■ TASK SET ■
1/ In the essay on art as a social activity, what example is given of a discourse that takes no medium?
2/ Using the essay on art as a social activity, explain why even a canvas in isolation is called an intermediary between two identities.
3/ Continue the essay on art as a social activity from its last sentence onward.

■ TEXT SEGMENT ■
▶

Art is a social activity one can say. For even a canvas in isolation is an intermediary between at least two identities trapped within the singularity of the body behind it: alternating between artist and spectator, synchronously, every time the brush is pushed against the canvas or pulled away; I paint then I am a painter, I spectate them I am a spectator. If we are to say that art is a social activity then it is natural to wonder what is the social labor mediating the activity between artist and spectator? Is it a conversation, or simply, and more generally, a discourse?
Can we say that every conversation is a discourse, but not every discourse is a conversation? A conversation is an act involving the spoken words. But one can abstract “conversation” even further by saying that a conversation adopts a medium: like that between the base, trumpet, drums, and flute in Jazz. A discourse on the other hand can take no medium, like the conversation with oneself. Sure even a mental conversation can adopt, for instance, the spoken language as a medium, but those words need not to conform to the Other’s understanding. In other words, what is language, vocabulary, and grammar in the absence of the Other?

◀

■ DATA EXTRACT ■
▶

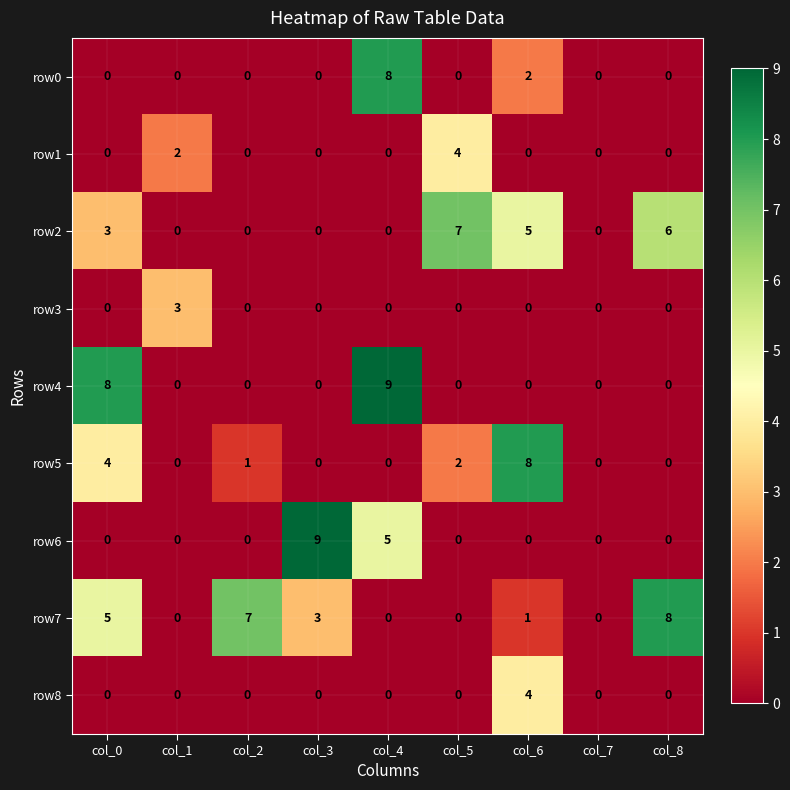

What is the difference between the maximum and minimum values in the row3 series?

3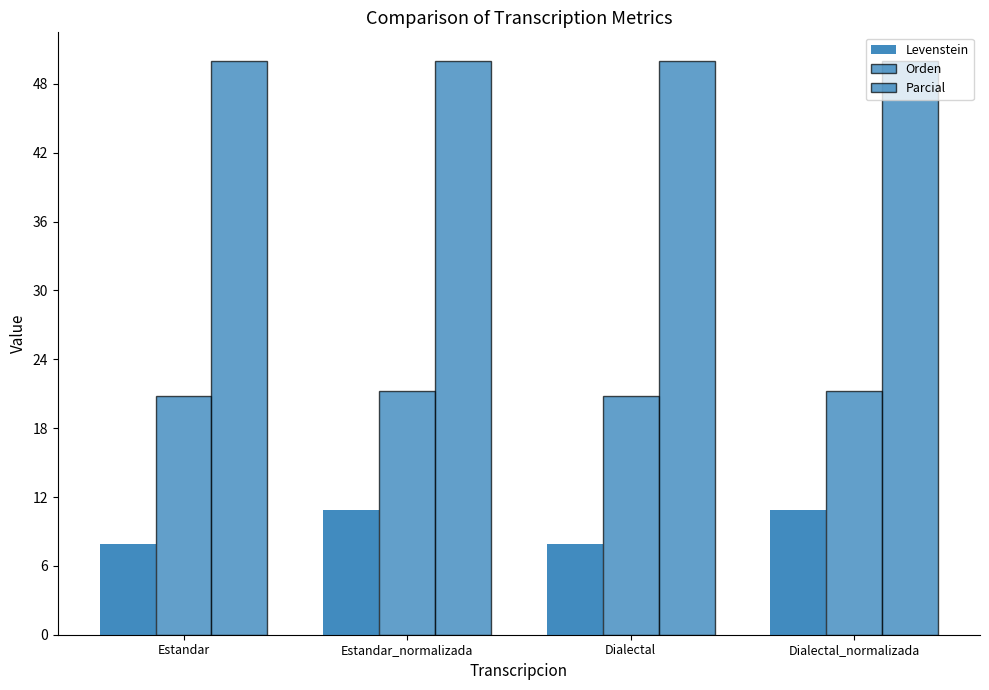

Is the value of Orden at Estandar greater than the value of Levenstein at Dialectal_normalizada?

Yes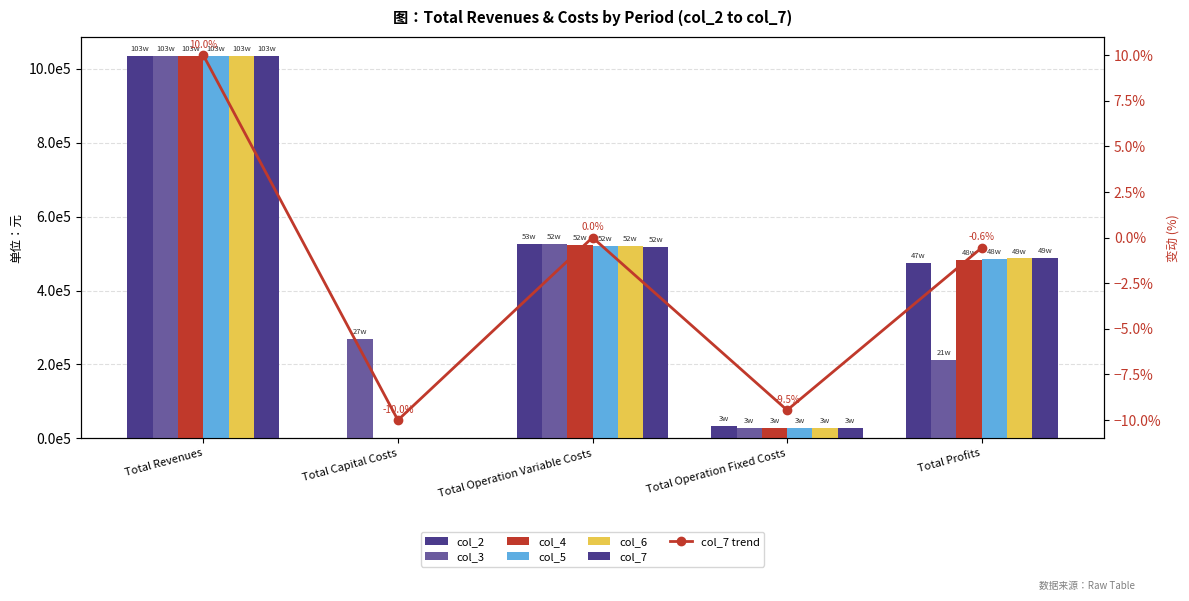

Rank the categories by col_6 value from highest to lowest.

Total Revenues, Total Operation Variable Costs, Total Profits, Total Operation Fixed Costs, Total Capital Costs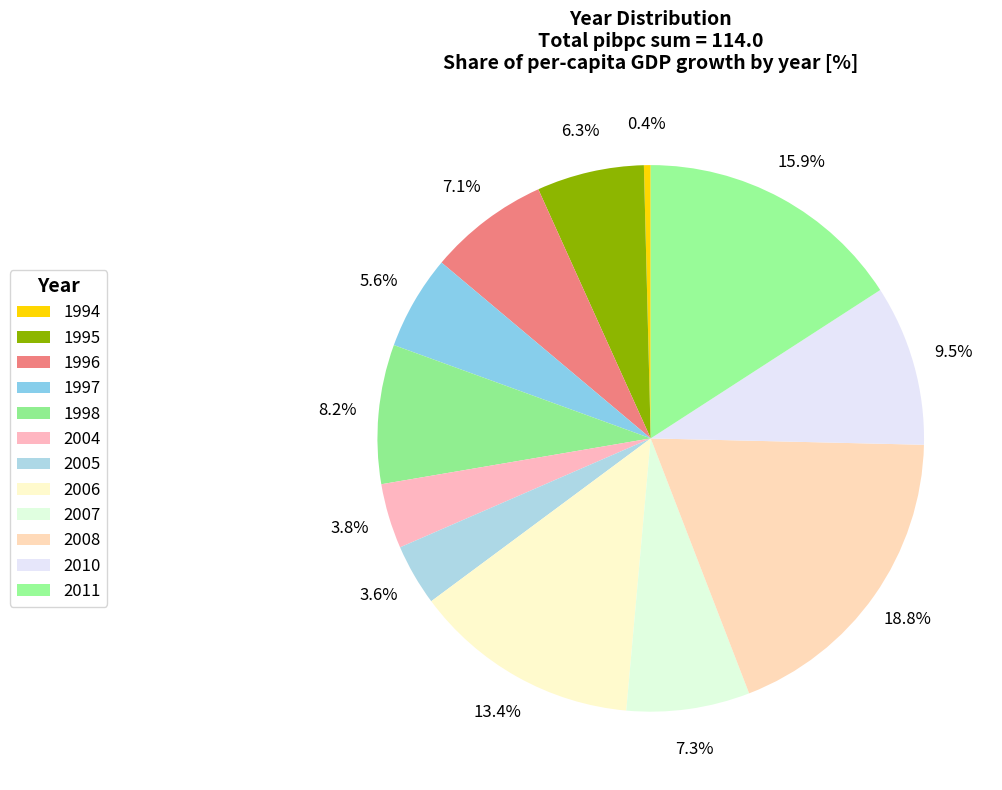

How many slices are in this pie chart?

12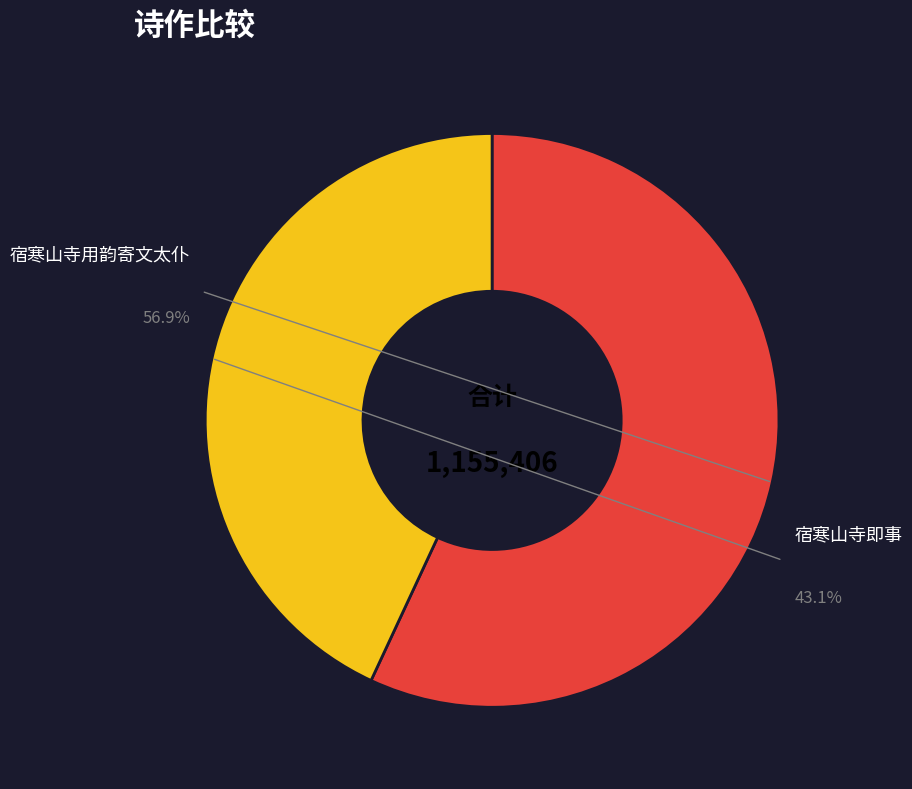

Approximately how many times larger is the value at 宿寒山寺用韵寄文太仆 compared to 宿寒山寺即事?

1.3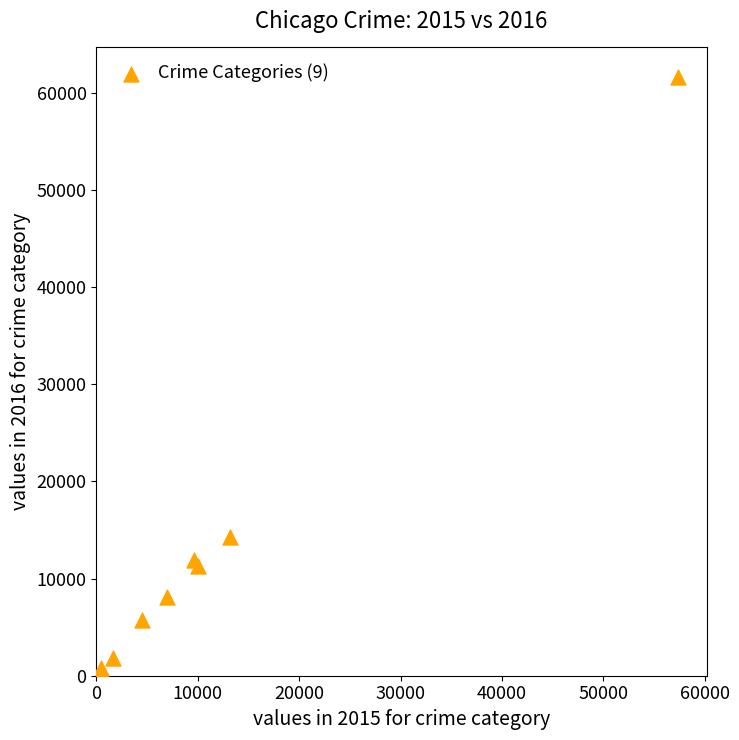

What Y value in the scatter plot is closest to 31068?

14289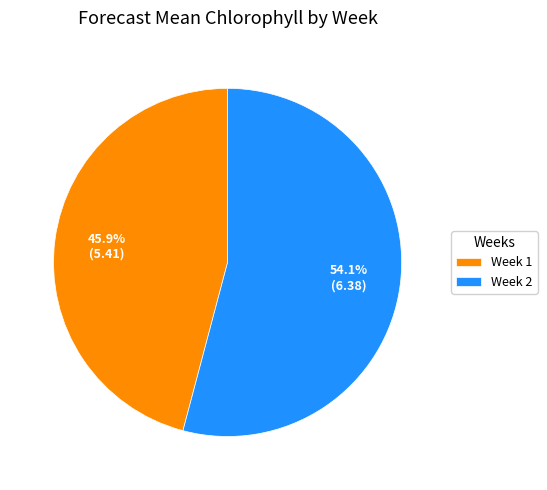

The Week 1 slice represents 46% of the pie. True or false?

True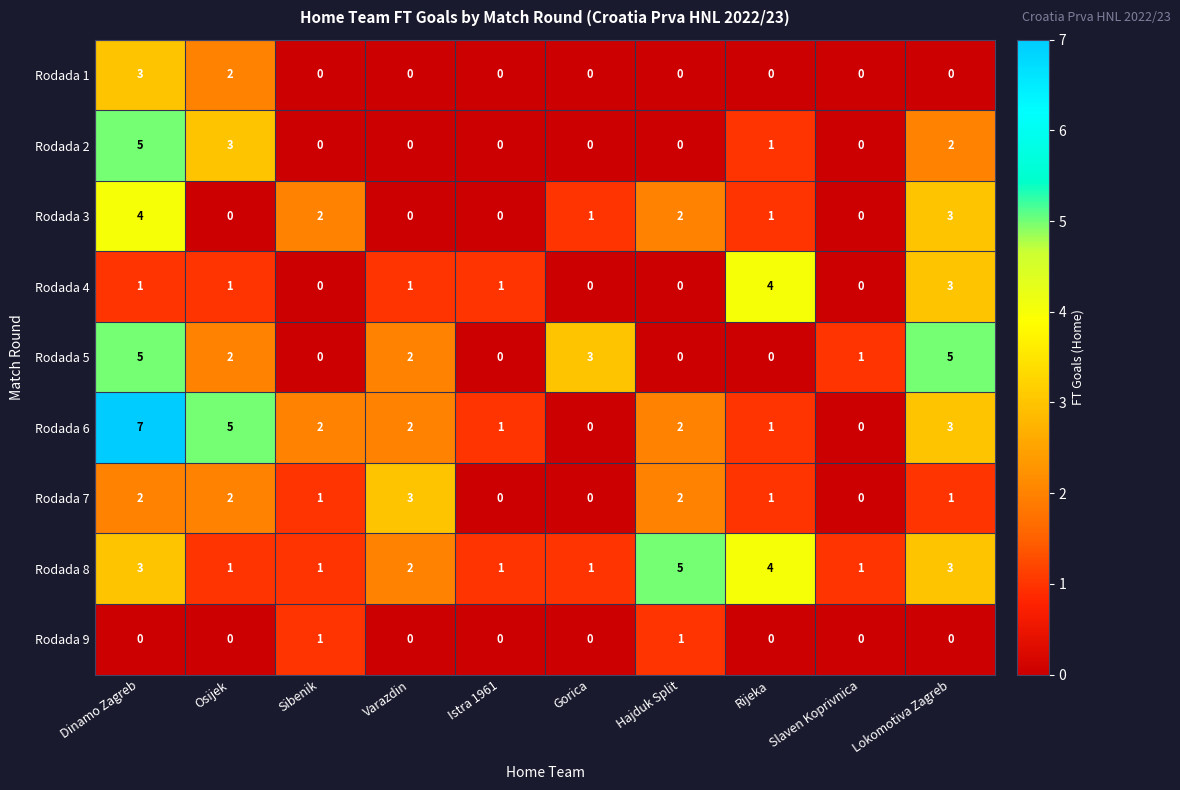

How many data points in Rodada 3 are less than 1?

4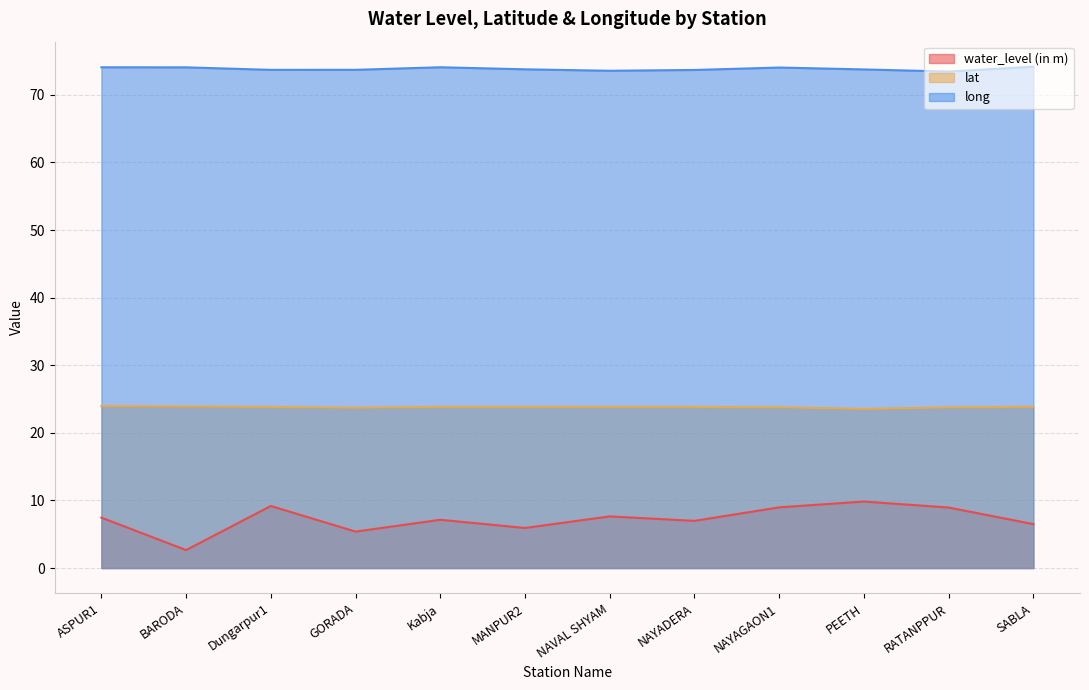

Which series has the largest total across all categories?

long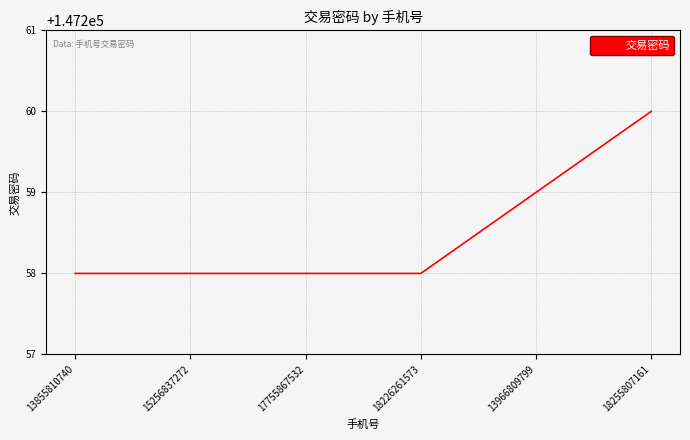

The value at 18226261573 is 147258. True or false?

True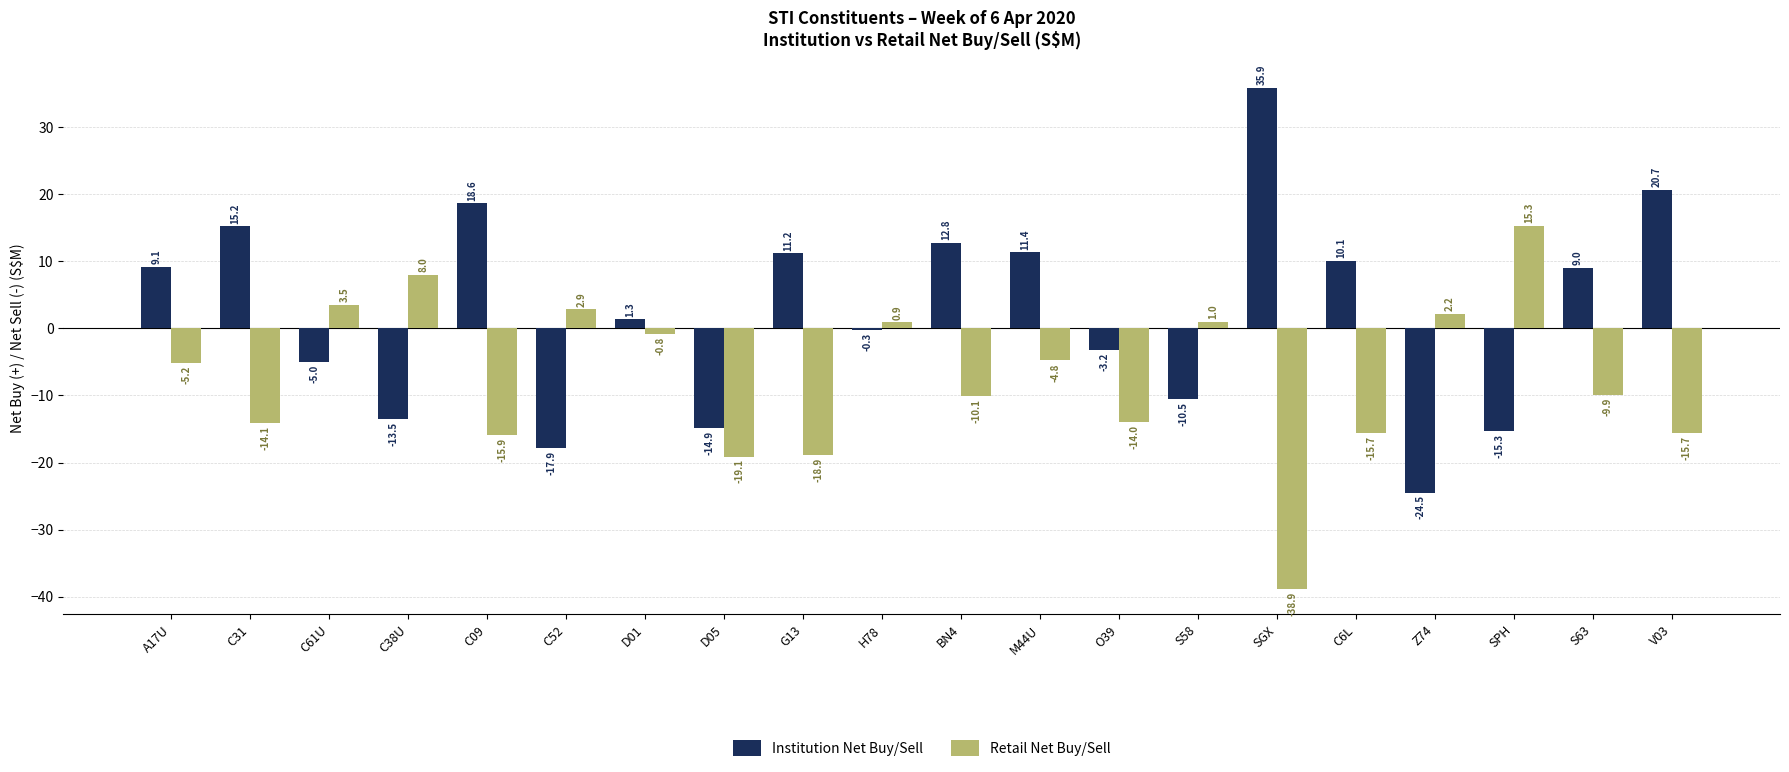

Does the chart contain stacked bars?

No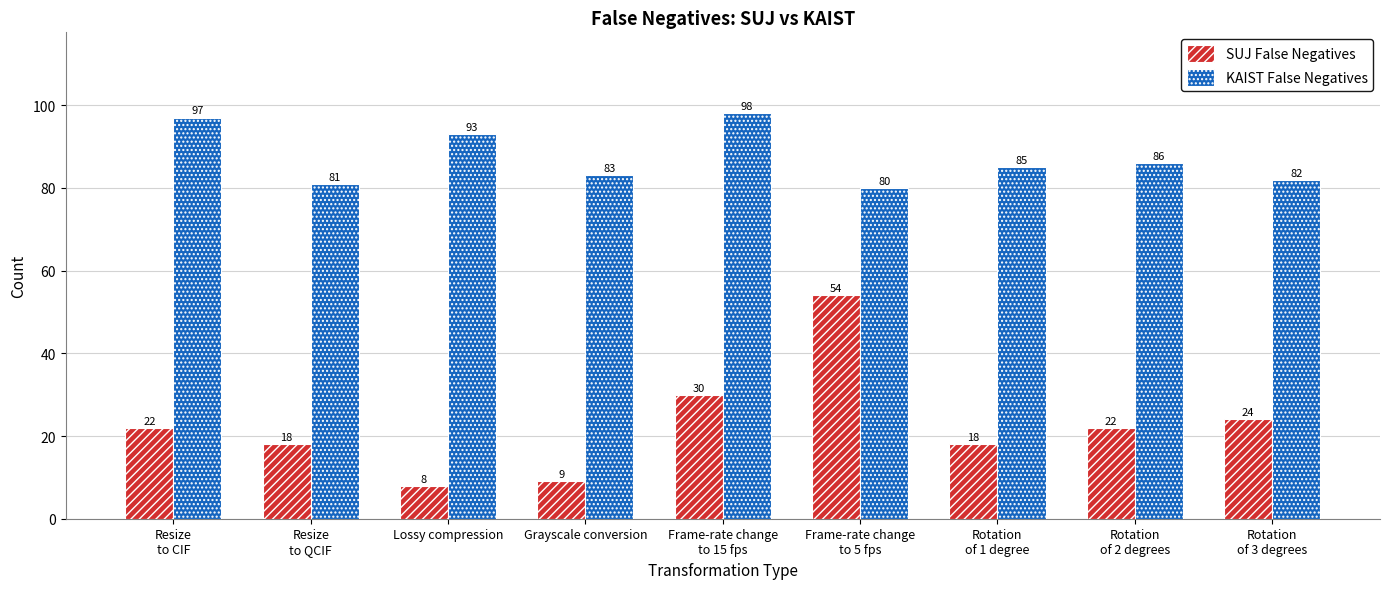

What is the minimum value for SUJ False Negatives?

8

◀

■ ANSWERS FOR THE EXERCISE ■
1/ The conversation with oneself.

2/ The single person behind the canvas alternates between being the artist and being the spectator. This happens each time the brush is pushed against the canvas or pulled away: while painting one is a painter, and while looking one is a spectator.

3/
If art reception, the spectator’s end of the discourse, is part of a conversation then it is either that there is no ‘artist’ or that every artist in the past, present, and future has been murdered all at once. For in this conversation the spectator has an advantage, a super-power: always having the last say in the conversation; the same super-power the parasite has over its host. It is easy to judge if you can only be a ‘judge:’ and by ‘judge’ I mean the one not judged. If now we say art is a conversation then the artist is exactly like the slaves of the past except if they had asked for slavery. Or like a refugee: addressed and judged by those who realize very well the absence of means for the refugee to converse back: a unidirectional conversation perhaps.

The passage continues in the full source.